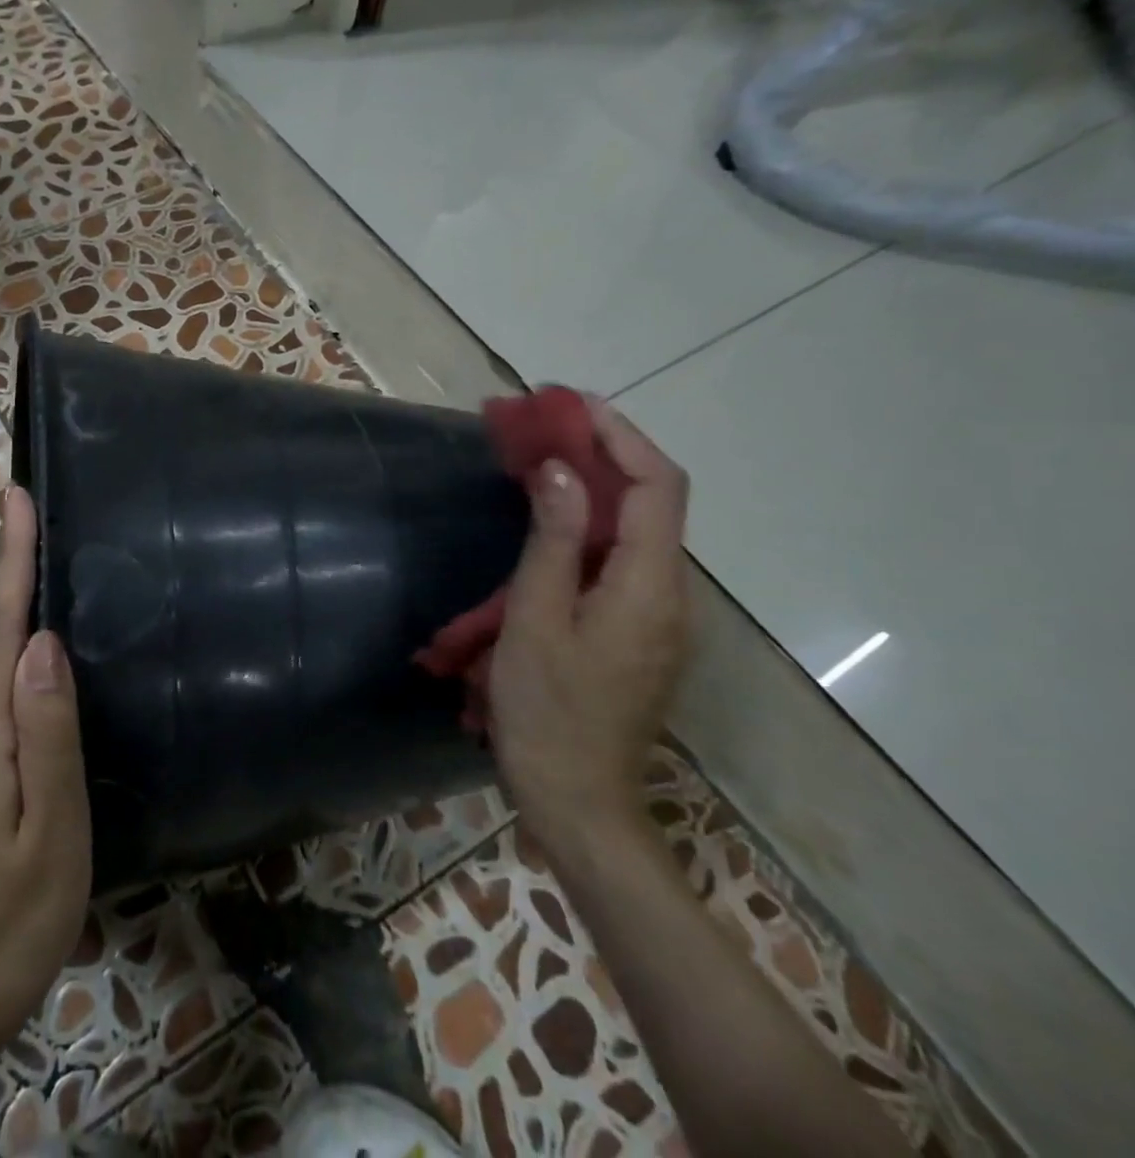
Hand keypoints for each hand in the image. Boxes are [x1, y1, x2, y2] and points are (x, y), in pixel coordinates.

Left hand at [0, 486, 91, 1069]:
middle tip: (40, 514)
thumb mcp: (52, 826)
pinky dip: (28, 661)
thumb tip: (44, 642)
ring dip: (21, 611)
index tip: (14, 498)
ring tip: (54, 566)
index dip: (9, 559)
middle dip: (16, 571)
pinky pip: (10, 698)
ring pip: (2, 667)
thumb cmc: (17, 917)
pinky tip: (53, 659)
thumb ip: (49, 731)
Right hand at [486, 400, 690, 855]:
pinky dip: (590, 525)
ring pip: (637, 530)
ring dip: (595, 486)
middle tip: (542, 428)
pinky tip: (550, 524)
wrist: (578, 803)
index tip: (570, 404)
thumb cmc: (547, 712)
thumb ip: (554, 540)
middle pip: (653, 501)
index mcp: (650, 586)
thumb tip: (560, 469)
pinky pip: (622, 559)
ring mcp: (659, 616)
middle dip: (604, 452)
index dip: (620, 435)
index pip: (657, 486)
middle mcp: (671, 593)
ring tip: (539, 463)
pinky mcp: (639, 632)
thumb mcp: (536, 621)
-=-=-=-=-
The lines to set down, exactly and with both ends included, run from the one containing "ring dip: (595, 486)" to the last line of the data above.

- **RESULT FOR THIS EXERCISE**:
ring dip: (595, 486)
middle tip: (542, 428)
pinky tip: (550, 524)
wrist: (578, 803)
index tip: (570, 404)
thumb cmc: (547, 712)
thumb ip: (554, 540)
middle pip: (653, 501)
index mcp: (650, 586)
thumb tip: (560, 469)
pinky pip: (622, 559)
ring mcp: (659, 616)
middle dip: (604, 452)
index dip: (620, 435)
index pip: (657, 486)
middle mcp: (671, 593)
ring tip: (539, 463)
pinky mcp: (639, 632)
thumb mcp: (536, 621)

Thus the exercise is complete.